(Page-level text extractions)
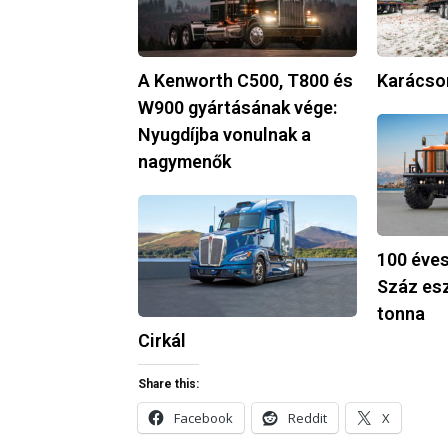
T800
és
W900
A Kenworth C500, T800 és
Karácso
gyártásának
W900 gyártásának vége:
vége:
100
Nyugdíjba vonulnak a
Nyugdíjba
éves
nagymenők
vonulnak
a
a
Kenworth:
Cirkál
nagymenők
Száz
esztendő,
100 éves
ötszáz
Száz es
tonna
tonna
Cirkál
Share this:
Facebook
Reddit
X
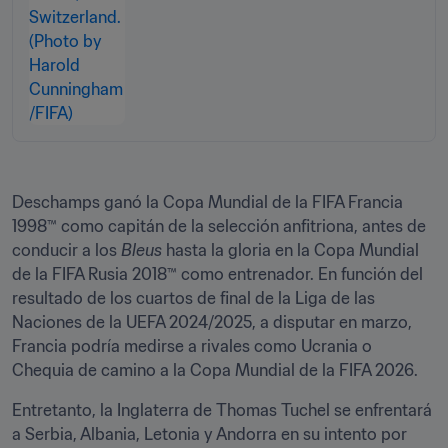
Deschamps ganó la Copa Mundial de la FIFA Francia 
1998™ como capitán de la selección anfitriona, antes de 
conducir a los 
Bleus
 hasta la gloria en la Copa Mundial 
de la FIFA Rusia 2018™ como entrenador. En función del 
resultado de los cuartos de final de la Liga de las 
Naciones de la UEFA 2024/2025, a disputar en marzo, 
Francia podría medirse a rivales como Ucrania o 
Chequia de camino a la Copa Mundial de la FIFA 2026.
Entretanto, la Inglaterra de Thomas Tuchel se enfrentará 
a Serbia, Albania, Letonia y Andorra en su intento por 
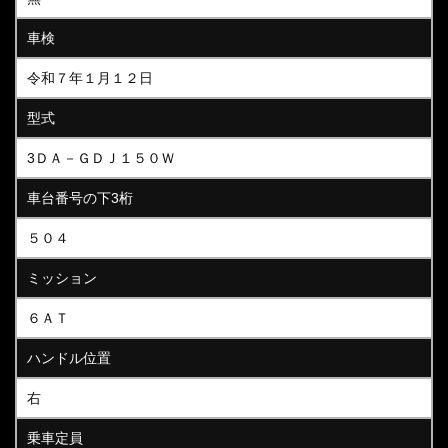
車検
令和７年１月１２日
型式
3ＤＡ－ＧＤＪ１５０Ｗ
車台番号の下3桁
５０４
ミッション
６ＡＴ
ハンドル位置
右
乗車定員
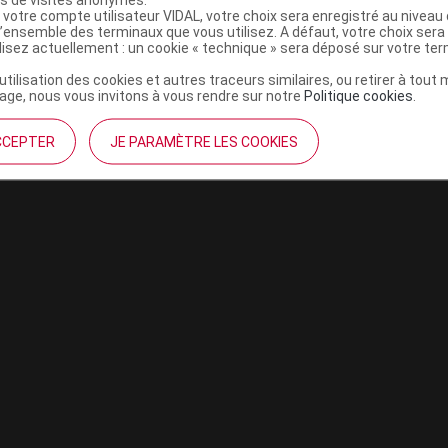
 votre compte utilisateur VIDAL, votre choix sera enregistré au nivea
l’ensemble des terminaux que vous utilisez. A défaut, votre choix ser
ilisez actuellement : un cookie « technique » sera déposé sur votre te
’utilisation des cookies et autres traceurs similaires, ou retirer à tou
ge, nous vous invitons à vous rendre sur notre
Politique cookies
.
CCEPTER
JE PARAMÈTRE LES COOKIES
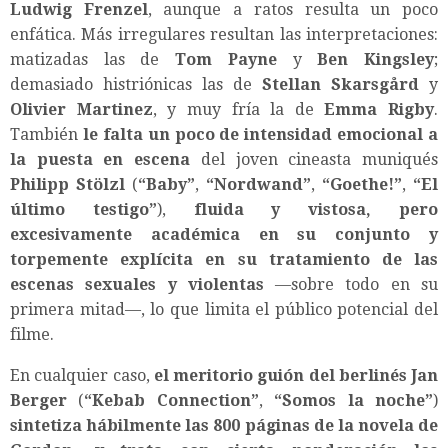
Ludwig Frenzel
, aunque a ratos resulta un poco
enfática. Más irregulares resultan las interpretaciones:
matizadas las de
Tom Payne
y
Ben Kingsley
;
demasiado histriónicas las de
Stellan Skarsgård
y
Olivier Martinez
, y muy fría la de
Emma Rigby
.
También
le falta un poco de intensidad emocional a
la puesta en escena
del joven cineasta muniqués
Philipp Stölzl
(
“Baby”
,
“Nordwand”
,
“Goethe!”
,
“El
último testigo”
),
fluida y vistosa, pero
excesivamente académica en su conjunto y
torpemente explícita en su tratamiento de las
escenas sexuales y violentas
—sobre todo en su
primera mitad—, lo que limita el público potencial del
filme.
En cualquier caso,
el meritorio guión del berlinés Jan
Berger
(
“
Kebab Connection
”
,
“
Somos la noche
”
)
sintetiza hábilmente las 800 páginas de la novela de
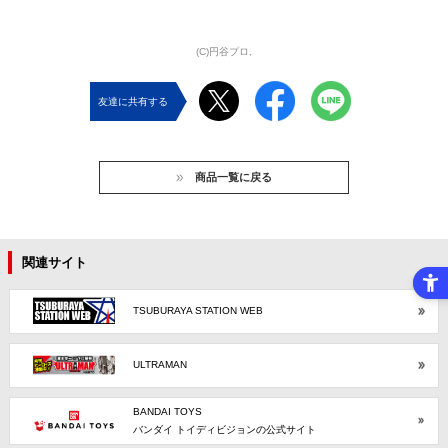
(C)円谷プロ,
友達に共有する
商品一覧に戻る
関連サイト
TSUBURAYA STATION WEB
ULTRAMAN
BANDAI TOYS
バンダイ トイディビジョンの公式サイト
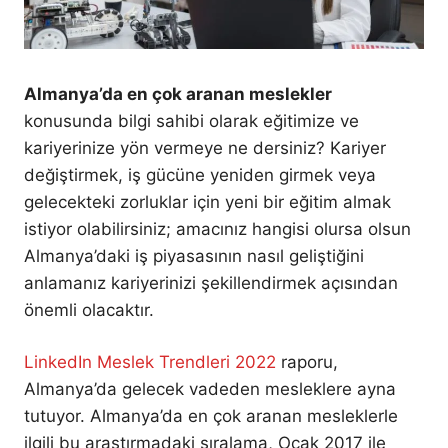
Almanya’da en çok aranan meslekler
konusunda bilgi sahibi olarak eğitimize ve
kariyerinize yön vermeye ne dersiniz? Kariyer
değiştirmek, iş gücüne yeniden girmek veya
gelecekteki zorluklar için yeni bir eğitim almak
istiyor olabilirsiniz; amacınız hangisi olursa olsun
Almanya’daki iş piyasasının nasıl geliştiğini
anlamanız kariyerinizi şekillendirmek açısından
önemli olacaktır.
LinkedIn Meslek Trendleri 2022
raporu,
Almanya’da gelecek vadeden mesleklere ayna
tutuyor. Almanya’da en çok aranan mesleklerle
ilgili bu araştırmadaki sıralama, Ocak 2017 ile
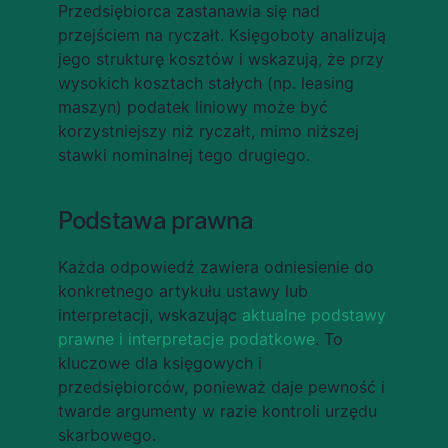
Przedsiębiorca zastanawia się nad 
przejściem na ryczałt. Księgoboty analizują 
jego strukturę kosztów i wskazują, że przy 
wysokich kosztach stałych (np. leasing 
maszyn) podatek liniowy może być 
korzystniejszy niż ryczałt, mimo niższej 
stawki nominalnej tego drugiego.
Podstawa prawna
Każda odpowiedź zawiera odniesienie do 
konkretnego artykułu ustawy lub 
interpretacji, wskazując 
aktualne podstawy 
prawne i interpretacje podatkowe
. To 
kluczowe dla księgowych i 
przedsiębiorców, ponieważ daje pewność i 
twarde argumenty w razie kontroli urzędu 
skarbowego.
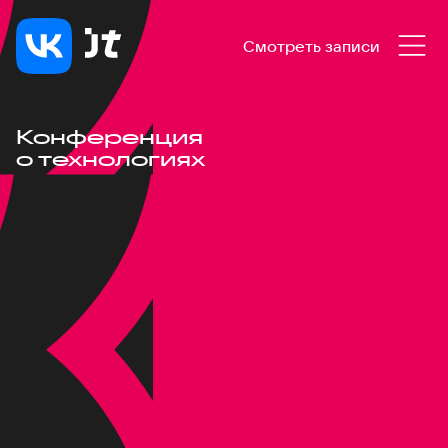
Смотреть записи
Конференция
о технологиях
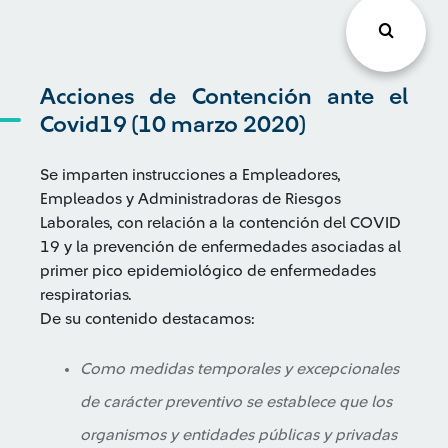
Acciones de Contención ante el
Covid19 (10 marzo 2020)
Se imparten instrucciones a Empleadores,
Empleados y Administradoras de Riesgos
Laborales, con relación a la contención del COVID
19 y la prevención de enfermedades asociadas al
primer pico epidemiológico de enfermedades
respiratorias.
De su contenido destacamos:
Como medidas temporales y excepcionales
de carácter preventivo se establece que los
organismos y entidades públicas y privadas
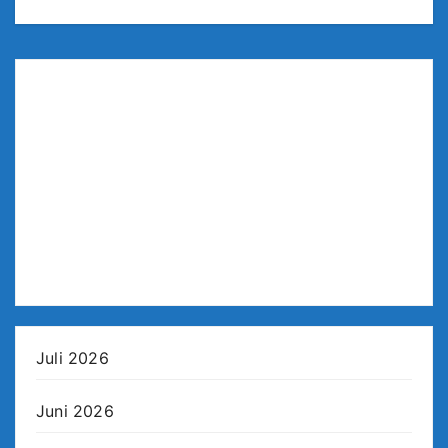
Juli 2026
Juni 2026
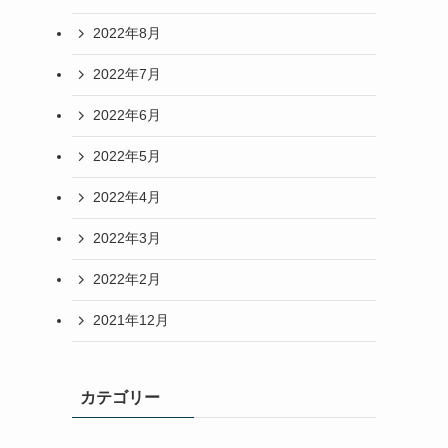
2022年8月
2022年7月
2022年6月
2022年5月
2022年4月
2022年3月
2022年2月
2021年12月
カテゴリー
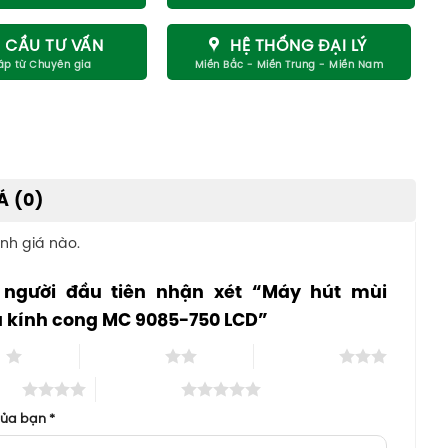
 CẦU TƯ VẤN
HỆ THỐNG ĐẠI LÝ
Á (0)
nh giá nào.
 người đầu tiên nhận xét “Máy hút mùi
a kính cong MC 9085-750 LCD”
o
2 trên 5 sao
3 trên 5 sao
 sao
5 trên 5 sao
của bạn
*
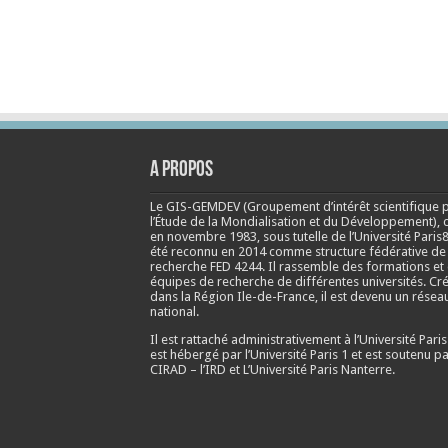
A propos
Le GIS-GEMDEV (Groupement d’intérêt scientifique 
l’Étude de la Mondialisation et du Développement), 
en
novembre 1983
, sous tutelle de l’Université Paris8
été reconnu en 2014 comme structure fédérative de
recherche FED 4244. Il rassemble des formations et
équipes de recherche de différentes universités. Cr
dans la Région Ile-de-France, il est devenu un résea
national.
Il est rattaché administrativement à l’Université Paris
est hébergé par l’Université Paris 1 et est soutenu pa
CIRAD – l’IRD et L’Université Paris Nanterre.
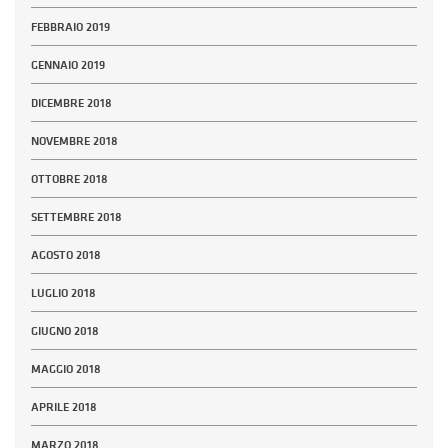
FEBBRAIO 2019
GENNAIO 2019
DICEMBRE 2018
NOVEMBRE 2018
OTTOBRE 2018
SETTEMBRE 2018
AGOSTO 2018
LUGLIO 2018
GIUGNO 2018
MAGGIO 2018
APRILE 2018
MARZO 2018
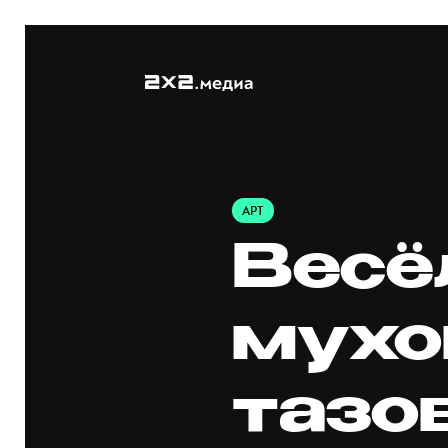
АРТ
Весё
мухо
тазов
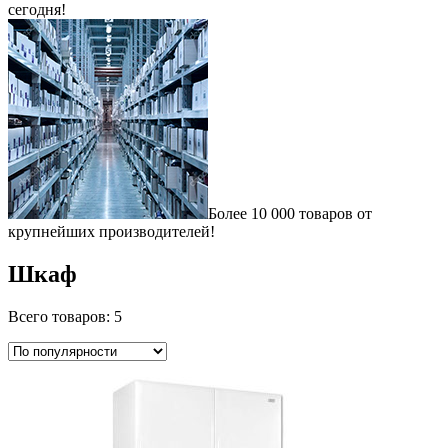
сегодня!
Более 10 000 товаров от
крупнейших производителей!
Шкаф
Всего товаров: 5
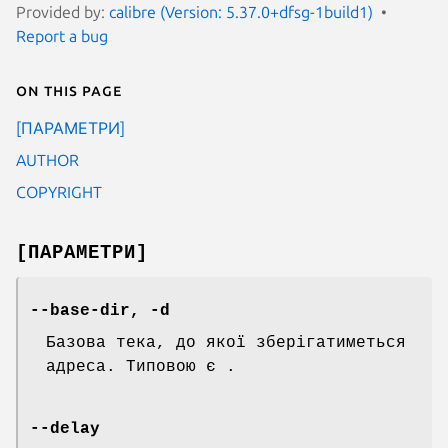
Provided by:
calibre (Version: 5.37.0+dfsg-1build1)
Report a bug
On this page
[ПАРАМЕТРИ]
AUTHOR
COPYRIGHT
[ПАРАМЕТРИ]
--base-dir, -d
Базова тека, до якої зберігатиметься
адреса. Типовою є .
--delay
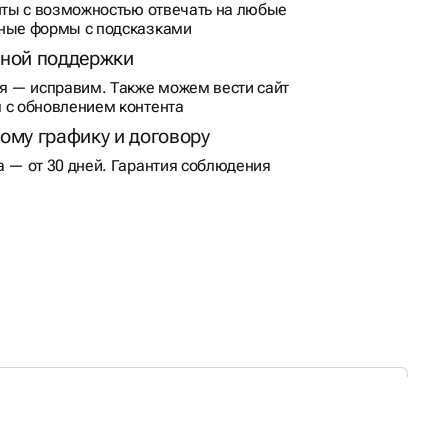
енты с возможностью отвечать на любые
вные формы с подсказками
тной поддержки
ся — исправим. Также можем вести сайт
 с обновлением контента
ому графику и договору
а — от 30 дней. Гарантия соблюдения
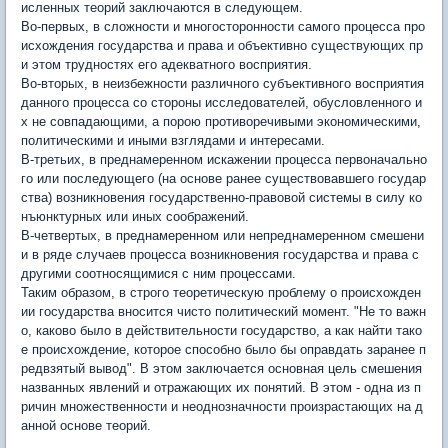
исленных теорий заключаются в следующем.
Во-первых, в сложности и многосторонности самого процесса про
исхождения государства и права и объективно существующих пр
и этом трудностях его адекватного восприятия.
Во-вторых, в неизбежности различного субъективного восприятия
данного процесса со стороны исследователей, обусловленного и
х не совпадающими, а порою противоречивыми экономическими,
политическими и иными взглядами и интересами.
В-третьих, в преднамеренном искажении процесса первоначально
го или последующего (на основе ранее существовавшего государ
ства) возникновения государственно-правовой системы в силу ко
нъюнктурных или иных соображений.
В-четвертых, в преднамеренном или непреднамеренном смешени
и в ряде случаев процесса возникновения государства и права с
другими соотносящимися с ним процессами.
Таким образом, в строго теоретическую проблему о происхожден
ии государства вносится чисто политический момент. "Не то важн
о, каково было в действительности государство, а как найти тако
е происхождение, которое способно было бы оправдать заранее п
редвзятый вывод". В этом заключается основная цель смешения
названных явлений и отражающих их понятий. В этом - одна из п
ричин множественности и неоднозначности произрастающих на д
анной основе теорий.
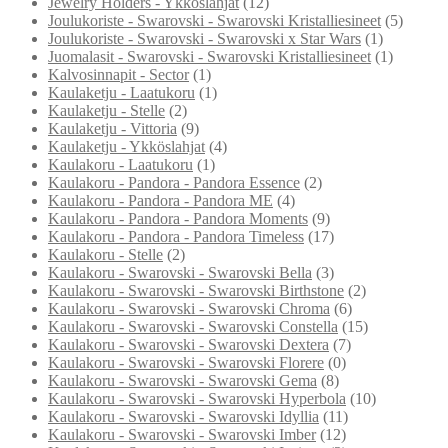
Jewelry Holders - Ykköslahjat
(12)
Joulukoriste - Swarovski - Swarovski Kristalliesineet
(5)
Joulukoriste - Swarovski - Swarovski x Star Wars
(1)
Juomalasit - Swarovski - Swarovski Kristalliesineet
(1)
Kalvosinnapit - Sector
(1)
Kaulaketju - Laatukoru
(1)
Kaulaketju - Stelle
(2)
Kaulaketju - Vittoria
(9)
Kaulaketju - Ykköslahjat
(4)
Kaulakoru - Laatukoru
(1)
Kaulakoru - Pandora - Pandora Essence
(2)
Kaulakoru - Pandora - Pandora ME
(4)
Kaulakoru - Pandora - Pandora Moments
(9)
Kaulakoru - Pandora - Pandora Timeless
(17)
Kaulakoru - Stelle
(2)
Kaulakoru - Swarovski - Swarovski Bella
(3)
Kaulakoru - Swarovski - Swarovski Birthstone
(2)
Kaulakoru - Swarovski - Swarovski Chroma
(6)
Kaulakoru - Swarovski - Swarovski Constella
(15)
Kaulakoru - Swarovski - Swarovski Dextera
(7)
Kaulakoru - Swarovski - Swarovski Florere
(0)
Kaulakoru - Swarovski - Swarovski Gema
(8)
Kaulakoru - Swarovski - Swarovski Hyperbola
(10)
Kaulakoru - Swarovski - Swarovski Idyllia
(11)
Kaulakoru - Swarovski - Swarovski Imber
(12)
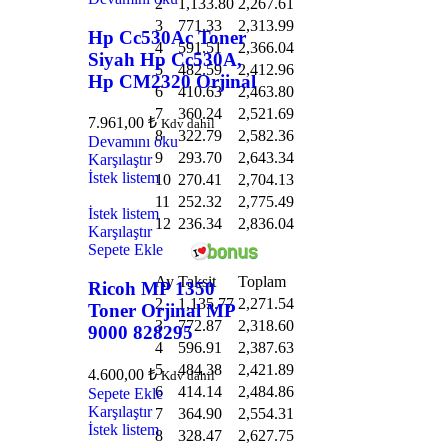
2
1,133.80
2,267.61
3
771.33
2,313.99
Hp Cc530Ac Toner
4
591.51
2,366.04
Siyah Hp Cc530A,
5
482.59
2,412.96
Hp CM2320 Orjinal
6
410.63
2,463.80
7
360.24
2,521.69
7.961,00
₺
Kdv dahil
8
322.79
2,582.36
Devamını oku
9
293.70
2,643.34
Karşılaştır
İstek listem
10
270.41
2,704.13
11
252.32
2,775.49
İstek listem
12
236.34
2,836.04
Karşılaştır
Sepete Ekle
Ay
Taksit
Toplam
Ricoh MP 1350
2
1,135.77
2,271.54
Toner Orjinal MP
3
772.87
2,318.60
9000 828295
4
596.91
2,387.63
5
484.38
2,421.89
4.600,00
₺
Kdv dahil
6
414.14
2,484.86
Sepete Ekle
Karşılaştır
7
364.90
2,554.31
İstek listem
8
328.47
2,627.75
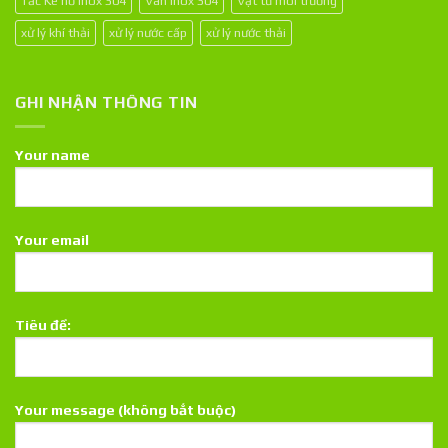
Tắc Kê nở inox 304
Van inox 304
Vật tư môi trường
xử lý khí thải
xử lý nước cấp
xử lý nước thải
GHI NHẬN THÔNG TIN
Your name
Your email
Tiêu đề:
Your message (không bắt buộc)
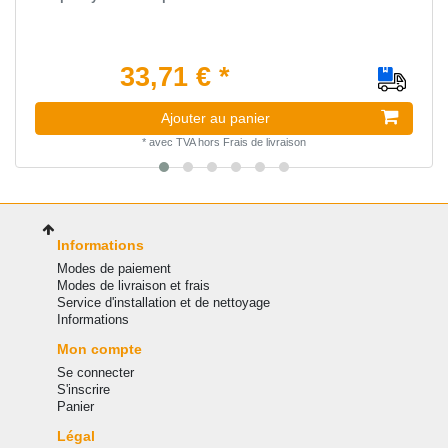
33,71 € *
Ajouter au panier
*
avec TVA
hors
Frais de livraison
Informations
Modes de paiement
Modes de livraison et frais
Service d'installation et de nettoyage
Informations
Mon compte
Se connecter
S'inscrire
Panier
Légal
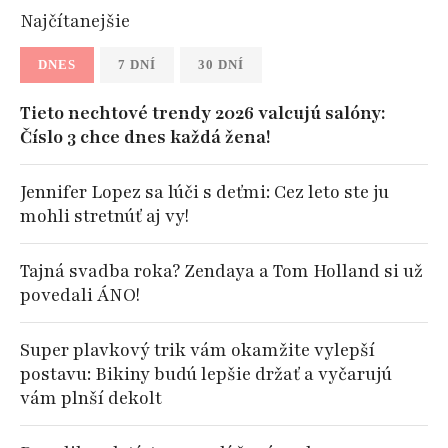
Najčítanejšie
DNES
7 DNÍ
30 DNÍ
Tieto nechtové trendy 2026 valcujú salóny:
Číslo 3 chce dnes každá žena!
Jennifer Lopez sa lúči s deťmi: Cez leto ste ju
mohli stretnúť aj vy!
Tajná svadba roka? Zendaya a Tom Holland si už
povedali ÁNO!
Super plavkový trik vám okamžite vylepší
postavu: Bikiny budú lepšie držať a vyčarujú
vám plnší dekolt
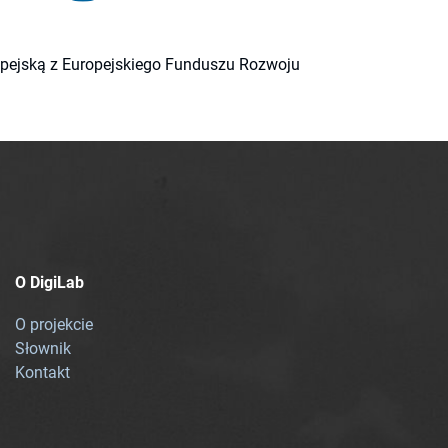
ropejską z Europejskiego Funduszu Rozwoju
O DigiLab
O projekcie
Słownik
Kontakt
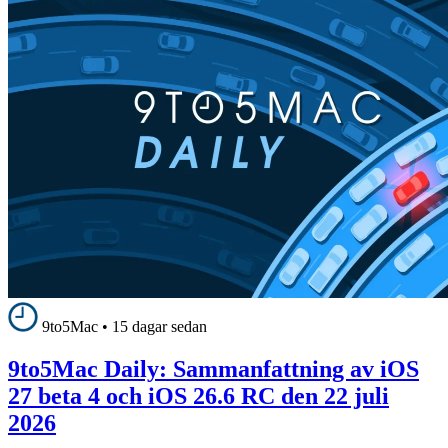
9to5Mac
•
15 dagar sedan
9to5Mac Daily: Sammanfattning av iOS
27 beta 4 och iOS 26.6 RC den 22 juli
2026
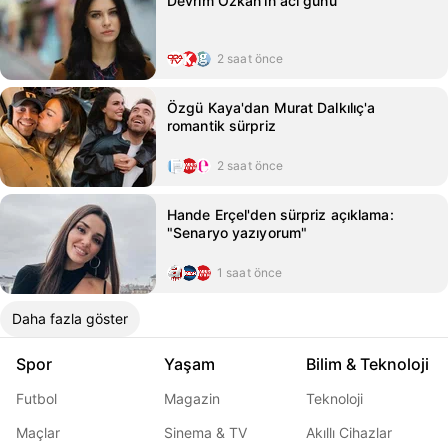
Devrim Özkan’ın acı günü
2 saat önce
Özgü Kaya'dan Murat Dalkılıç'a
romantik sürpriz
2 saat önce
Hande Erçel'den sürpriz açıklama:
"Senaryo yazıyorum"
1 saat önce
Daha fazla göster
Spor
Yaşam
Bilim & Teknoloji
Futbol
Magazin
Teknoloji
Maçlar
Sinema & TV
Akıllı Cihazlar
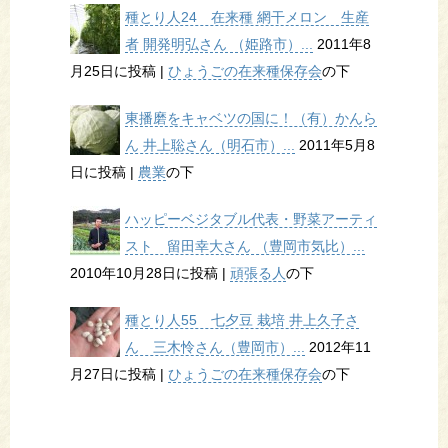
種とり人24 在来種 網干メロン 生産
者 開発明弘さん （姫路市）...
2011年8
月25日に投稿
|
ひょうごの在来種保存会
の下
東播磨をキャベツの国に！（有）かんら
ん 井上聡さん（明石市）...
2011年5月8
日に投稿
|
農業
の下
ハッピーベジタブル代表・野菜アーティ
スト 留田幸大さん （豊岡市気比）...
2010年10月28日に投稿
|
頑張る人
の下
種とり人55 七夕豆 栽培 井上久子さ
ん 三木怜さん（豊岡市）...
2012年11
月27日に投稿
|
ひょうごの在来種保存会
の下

**EXERCISE DIRECTIONS:**
Search the records for the word "poco". Copy every line that has it.

**RESPONSE AREA:**
, aunque a ratos resulta un poco
le falta un poco de intensidad emocional a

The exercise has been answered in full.